--- Passage shown ---
== Segment start ==
But by that same time, the number of customers offline in Florida had fallen to less than 1.8 million, a drop of about 1 million from the peak outages on Sept. 29. Florida Power & Light, the state's largest utility, had restored service to almost 847,000 customers by 5 pm ET Sept. 30.
Power, gas flows
Power demand in the US Energy Information Administration's Carolinas region, which includes most of the two states, peaked around 22.3 GW on Sept. 30, down 28% from a recent high of 30.1 GW on Sept. 26.
The Carolinas' generation by natural gas peaked at less than 7 GW on Sept 29, the latest date available from the EIA, which was down 31% from Sept. 26's peak of 10.1 GW, and Sept. 30 generation is likely to fall even lower.
Power in the North American Electric Reliability Corporation's Florida Regional Coordinating Council, which covers most of the state, on Sept. 29 peaked at 25.7 GW, down 43.5% from a recent peak of 45 GW on Sept. 23. As of 3 pm ET on Sept. 30, load had reached 27.4 GW, but had not yet peaked.
FRCC's gas-fired generation peaked at just 16.5 GW on Sept. 29, down 44% from a recent high of 28.9 GW.
Across the US Southeast, natural gas demand from power generation continued its downward slide on Sept. 30, dipping another 100 MMcf/d to an estimated 8 Bcf/d, data from S&P Global Commodity Insights showed. Since the start of this week regional gas demand from power is down about 2.5 Bcf/d.
In Florida, sample natural gas deliveries to power plants were off another 100 MMcf/d on Sept. 30 to 2.7 Bcf/d and remained sharply lower compared with the state's pre-storm average of about 4.4 Bcf/d.
In South Carolina, a smaller sample size limited visibility on the Hurricane's impact, but appeared to show a roughly 15% drop in power demand for natural gas on Sept. 30.
Along the Georgia coastline, which largely escaped storm damage, LNG feedgas deliveries to the Elba Island LNG export terminal were unchanged on the day at close to 370 MMcf/d.
US offshore gas production, meanwhile, now appears to be on the rebound, climbing about 75-100 MMcf/d over the past two days to more than 2.2 Bcf/d.
S&P Global assesses day-ahead bilateral indexes for Southeast markets, including Florida and the Virginia-Carolinas region, but those prices – which would apply for Oct. 3 delivery, were not available in time for publication.
The Florida day-ahead on-peak power price index for delivery Sept. 30 was $58.75/MWh, down $1.50 from the previous day and down from the September 2022 average of more than $98/MWh. S&P Global assessed the Florida power price index at $60.75/MWh for delivery Oct. 3.
Florida Gas Zone 3 spot gas fell about 60 cents to about $5.60/MMBtu in Sept. 30 trading, which can be compared with the month's average of $8.468/MMBtu.
The VACAR day-ahead on-peak power price index for delivery Sept. 30 was $58, down $1.50 from the previous day and down from the September 2022 average of more than $95/MWh. The index for delivery Oct. 3 was $61.25/MWh.
Transco Zone 4 spot gas, which may be relevant for VACAR power prices, did not yet have a price available for Oct. 1 flows, but S&P Global assessed the Sept. 30 price at $6.255/MMBtu, which can be compared with the month's average of $8.307/MMBtu.
== Segment end ==
--- Task ---
Return the part of the power and gas report that begins at the words "S&P Global assesses" and stops after "time for publication.", copied word for word.

--- Given information ---
== Segment start ==
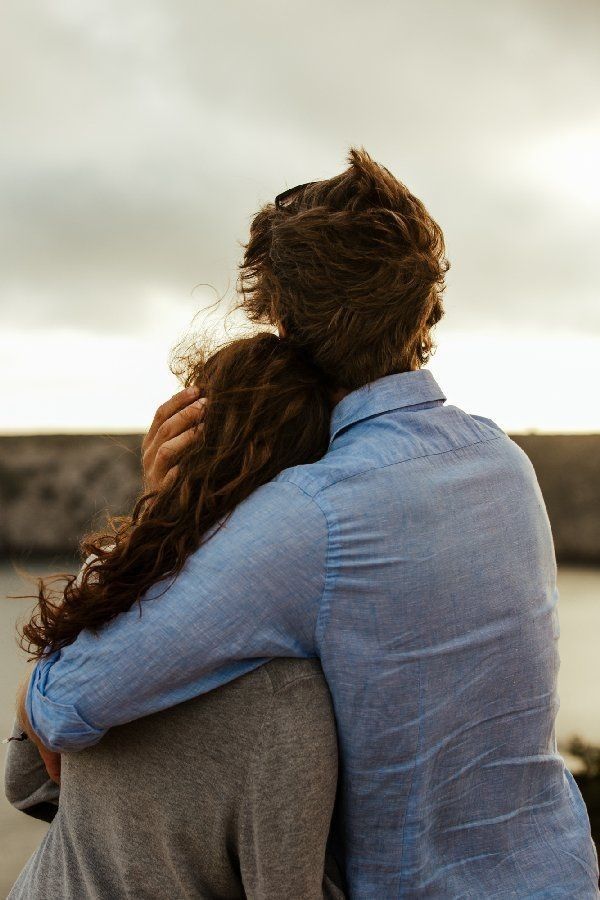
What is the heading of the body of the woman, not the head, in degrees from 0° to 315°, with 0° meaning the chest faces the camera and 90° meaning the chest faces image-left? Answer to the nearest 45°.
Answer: approximately 180°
== Segment end ==
--- Output ---
S&P Global assesses day-ahead bilateral indexes for Southeast markets, including Florida and the Virginia-Carolinas region, but those prices – which would apply for Oct. 3 delivery, were not available in time for publication.